27 de abr. de 2019

Criatividade litúrgica

A Liturgia acontece e se realiza concretamente na celebração com uma assembléia, por isso seria equívoco reduzi-la a textos e a normas, mesmo sendo parte da legislação litúrgica. A “actio liturgica” é a Liturgia em ato, na sua forma natural de acontecer e de ser celebrada. Por isso dizemos que a Liturgia pertence mais ao fazer, configurada na fala, no ouvir (silêncio), em gestos, em símbolos e sinais, espaços... que às prescrições para que seja bem celebrada. As normas litúrgicas — e disto a sua importância — servem para organizar e orientar a atividade litúrgica e garantir a ortodoxia da fé da Igreja nas celebrações. Em outras palavras, a Liturgia pertence à Igreja e é celebrada como Igreja. Não é uma atividade subjetiva ou pertencente a um grupo.
            Neste contexto é possível considerar aquilo que se denomina de “criatividade litúrgica”. Termo nem sempre compreendido e bem utilizado em nossas comunidades.
A criatividade litúrgica não se situa na criação da novidade que impressiona ou é usada unicamente para provocar emoções na linha do sentimentalismo. Criativo, no contexto teológico e na Pastoral da Liturgia, não é aquele que inventa moda nas celebrações, agindo individualmente, fundamentando-se na teoria de “o povo gosta”. A criatividade litúrgica tem a finalidade de ajudar a celebrar melhor para conduzir os celebrantes ao encontro de Deus e ao compromisso com o seu projeto divino. Por isso, a “criatividade litúrgica”, como a Igreja a entende, requer conhecimento profundo da Teologia Litúrgica. Criatividade não combina com infidelidade às normas litúrgicas e nem aborrece a assembléia com encenações, ritos exóticos, cantorias e excesso de símbolos. A criatividade na Liturgia jamais extrapola, ao contrário, sempre favorece a oração e a compreensão do que se celebra.
A criatividade litúrgica não se preocupa em “inventar para atrair” e para agradar os celebrantes, mas em se servir da palavra, da música, dos gestos, do silêncio... de todo o processo da comunicação litúrgica, em suma, para favorecer nos celebrantes a sintonia com Deus, em clima de oração e, para isso, não se serve de linguagens conotativas do teatro, de palestras intermináveis, de shows e de outros pendulicários.
Serginho Valle
Abril de 2019



6 de abr. de 2019

A Eucaristia é "fractio panis"

Um bom modo para compreender a Eucaristia encontra-se num dos seus primeiros nomes: “fracio Panis”. No início da história da Igreja, o nome dado à Missa, à celebração da Eucaristia, era “fractio panis”. Termo latino que se traduz como “fração do pão”.
            O rito da “fractio panis”, na nossa Liturgia Eucarística, acontece pouco antes do rito da Comunhão Eucarística e é acompanhado pela invocação do Cordeiro de Deus. Trata-se de um rito litúrgico cantado — nem sempre respeitado em nossas celebrações — que descreve aquilo que o gesto da fração do pão representa: Jesus é o Cordeiro de Deus que oferece seu corpo para ser partilhado, repartido entre nós. É um gesto que descreve o sentido profundo da Eucaristia como doação da vida divina, que se reparte, que é partilhada, para que todos se tornem um só corpo em Cristo Jesus.
Um gesto tão importante nem sempre com a valorização que deveria ter nos ritos da Missa porque muitos padres o fazem com os celebrantes realizando o rito da paz; proclamam o Cordeiro de Deus sem a fração do pão e com o padre fazendo a genuflexão preparatória para apresentar o Corpo e o Sangue de Jesus aos celebrantes. Em resumo: um amontoado de ritos que perdem seu sentido na pressa.

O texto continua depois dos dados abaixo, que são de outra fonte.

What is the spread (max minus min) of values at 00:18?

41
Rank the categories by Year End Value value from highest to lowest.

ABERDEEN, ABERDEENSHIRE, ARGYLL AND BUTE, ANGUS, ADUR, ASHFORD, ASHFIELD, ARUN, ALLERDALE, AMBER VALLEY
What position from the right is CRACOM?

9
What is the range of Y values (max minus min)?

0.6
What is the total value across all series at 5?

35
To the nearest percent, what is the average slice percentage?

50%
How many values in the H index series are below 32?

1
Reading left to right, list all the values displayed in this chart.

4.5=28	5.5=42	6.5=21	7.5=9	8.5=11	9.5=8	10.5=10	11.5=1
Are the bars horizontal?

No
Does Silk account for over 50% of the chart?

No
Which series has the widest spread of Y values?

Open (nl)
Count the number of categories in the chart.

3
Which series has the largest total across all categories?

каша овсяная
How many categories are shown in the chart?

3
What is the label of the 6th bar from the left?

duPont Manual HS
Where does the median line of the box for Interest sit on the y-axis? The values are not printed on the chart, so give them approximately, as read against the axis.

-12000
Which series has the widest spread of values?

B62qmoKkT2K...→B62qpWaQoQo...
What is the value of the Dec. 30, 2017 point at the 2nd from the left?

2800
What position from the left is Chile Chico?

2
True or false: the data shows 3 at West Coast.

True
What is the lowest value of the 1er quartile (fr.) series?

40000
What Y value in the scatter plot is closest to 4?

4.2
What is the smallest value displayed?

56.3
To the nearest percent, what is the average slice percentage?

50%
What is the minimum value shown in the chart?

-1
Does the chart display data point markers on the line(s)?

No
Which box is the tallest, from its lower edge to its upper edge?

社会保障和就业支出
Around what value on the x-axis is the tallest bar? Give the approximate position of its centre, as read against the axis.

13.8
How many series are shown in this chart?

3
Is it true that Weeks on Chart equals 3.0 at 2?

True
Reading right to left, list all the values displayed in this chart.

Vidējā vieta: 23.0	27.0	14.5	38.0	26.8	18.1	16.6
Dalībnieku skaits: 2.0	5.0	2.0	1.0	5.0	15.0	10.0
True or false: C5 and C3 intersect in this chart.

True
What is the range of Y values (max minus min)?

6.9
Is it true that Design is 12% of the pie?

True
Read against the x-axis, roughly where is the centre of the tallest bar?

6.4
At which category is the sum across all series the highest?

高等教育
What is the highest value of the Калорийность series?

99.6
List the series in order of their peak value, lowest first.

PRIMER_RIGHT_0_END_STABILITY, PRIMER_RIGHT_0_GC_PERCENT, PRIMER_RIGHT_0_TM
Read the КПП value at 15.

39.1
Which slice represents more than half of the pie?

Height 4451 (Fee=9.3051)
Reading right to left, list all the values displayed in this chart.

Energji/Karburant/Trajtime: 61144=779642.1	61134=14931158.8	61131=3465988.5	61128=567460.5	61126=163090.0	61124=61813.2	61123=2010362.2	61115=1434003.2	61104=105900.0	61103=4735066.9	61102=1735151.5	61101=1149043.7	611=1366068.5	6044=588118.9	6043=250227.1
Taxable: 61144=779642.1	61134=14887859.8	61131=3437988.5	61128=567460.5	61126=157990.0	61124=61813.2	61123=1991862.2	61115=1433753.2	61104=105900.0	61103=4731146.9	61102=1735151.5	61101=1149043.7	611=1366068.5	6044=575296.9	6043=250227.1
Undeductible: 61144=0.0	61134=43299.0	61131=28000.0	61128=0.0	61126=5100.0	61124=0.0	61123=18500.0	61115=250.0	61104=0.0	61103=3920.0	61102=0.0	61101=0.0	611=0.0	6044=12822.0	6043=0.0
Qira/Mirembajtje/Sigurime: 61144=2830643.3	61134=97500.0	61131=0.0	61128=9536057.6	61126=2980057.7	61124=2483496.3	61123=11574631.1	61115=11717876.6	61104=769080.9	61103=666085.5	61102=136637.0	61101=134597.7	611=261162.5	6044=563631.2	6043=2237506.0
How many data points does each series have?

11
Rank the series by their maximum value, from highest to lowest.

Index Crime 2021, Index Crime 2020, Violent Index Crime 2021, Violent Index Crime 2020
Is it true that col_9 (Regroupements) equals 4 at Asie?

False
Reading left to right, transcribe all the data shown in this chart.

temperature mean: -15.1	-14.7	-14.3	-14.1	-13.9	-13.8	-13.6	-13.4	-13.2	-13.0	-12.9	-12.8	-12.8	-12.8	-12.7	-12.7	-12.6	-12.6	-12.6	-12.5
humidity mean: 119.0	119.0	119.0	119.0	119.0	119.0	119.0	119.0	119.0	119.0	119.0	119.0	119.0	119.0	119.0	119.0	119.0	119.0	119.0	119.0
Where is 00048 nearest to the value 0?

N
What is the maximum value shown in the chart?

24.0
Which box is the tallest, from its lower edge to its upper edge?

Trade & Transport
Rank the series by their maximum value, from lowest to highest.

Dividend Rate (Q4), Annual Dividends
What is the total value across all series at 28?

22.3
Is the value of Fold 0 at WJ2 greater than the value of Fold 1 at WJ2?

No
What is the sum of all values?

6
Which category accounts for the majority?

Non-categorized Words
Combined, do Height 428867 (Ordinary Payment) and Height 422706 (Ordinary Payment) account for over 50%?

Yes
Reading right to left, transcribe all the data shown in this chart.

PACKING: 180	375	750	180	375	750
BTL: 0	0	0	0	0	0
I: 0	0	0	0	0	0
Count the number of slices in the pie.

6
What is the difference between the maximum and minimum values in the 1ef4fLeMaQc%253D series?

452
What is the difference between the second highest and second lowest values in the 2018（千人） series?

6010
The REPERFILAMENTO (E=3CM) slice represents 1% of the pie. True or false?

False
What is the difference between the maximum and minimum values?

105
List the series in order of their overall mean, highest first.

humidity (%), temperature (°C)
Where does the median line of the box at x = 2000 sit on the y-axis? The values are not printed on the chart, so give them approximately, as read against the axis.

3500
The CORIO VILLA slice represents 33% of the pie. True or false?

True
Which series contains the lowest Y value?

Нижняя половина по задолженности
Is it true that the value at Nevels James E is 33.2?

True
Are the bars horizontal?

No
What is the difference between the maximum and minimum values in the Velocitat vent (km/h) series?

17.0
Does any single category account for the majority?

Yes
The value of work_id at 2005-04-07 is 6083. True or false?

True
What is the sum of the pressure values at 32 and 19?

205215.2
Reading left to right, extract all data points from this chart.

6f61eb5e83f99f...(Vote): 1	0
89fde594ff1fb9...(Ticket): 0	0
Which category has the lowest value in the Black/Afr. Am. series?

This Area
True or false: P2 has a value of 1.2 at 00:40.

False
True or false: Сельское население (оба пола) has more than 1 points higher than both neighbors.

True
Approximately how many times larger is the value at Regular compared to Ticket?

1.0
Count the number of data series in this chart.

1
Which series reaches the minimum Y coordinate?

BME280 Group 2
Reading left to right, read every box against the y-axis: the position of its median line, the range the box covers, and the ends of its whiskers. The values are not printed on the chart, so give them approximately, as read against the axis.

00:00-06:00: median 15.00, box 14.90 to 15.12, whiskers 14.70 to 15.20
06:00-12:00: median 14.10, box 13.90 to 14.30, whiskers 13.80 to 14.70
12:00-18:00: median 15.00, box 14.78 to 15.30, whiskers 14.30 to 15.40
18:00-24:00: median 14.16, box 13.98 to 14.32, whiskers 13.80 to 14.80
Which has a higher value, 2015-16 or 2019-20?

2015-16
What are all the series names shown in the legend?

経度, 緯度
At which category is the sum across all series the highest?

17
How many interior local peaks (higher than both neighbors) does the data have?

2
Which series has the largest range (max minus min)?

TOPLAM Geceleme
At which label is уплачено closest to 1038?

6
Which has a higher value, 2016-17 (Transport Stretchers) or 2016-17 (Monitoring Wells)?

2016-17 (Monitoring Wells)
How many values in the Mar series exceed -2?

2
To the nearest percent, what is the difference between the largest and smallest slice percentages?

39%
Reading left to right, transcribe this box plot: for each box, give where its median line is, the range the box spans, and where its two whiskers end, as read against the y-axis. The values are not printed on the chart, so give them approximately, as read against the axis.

O que era a “fractio panis”?
            A “fractio Panis”, nos tempos antigos, era um gesto familiar que Jesus transformou em sacramento da doação da própria vida. Antes de qualquer refeição familiar, o pai de família tomava o pão em suas mãos, dava graças pelo alimento que Deus concedia à sua família, fruto do seu trabalho, partia o pão e entregava à sua esposa, aos filhos e a quem participava da mesa. Em sua família, Jesus via este gesto realizado por São José. Depois da morte de José, Jesus tornou-se o encarregado familiar para realizar o rito. Um rito que, possivelmente, ele também celebrou muitas vezes com seus discípulos e discípulas. Na Última Ceia, o gesto da “fractio Panis” foi transformado em gesto sacramental memorial.

Eucaristia como partilha da vida divina
A Eucaristia torna-se mais bem compreendida a partir do pão, que é o fruto do trabalho humano, como diz a oração da apresentação das oferendas; pão que serve para alimentar a vida humana. A fração do pão representa — no sentido de re+presente, isto é, de tornar presente — a partilha da vida. Aquele pão que é fruto do trabalho de todos que participam da comunidade celebrativa Eucarística, torna-se santificado pela presença de Jesus e, deste modo, santifica e une todos que participam do mesmo altar.
Com o mesmo gesto diário de repartir o pão em nossas mesas, não somente nos tempos Bíblicos, mas no nosso hoje, Jesus colocou ali a sua vida, para que o pão repartido no altar seja alimento divino para a vida humana.
Com este mesmo gesto, a Eucaristia alcança as mesas de nossas casas, fazendo com que o simples gesto do pai e da mãe que colocam o pão na mesa para ser repartido em família, torne toda refeição momento de ação de graças a Deus. Eis um sentido que deveríamos recuperar em nossas comunidades, ajudando as famílias a compreender a Eucaristia como rito da família de Deus que comunga a mesma vida divina e, de outro lado, favorecer a compreensão que cada refeição em família é momento “Eucarístico”, momento de ação de graças a Deus porque ali se partilha o pão, partilha-se a vida.
Deste modo, repetindo, um dos melhores modos para compreender a Eucaristia é a partir de um dos seus primeiros nomes: “fractio panis”. Como canta a poesia da música de Pe. Zezinho,scj: “somos a Igreja do pão, do pão repartido, do abraço e da paz”.